Studies are assigned to partitions according to their defined size and in the order they are added.

For example, using the default value of 5 medium studies per partition, the system creates two partitions the first time a medium study is created, one for Development/QC and the other for Production, and assigns that study and the next 4 medium studies to those partitions. When the 6th medium study is created the system creates two new partitions (Development/QC and Production) and assigns the 6th through 10th medium studies to those partitions, and so on.

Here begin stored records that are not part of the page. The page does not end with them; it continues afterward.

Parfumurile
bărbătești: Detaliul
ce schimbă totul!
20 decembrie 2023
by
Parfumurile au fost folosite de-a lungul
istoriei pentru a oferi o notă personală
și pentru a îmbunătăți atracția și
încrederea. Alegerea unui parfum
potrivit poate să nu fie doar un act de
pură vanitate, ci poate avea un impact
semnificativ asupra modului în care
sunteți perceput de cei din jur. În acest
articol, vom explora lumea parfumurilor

Changing the root folder location for data files

Changing the root folder location is disruptive to the flow of work in Oracle DMW and should only be done with caution. However, you can modify the location if necessary:

  1. Create new root folders in the new location for both watched and archive folders.
  2. Change the value of the LSH profiles to the new location. See Register root folders for File Watcher watched folders and Register root folders for File Watcher archive folders.
  3. Restart the Distributed Processing Server that includes the File Watcher service. Instructions are in the Oracle Life Sciences Data Hub System Administrator's Guide.
  4. Open each study File Watcher in Edit mode and click Regenerate to apply the new settings in the study; see Create study File Watchers.

The system then:

  • Migrates all existing Study File Watchers to the new root folders.
  • Processes any files already submitted for data load at the time of the change.

The system does not move any files. You must:

  • Determine which files have not been loaded, if any, and move them to the new location.
  • Determine which loaded files have not been archived or deleted, if any, and move or remove them.

Updating web service location passwords in bulk

When you update the password for one web service location, if there are other DMW web service locations that use the same SSO org (your company's tenant ID) and the same user name as the one you are updating, the password is updated on all of them. So there is no need to perform the same action on other similar web service locations.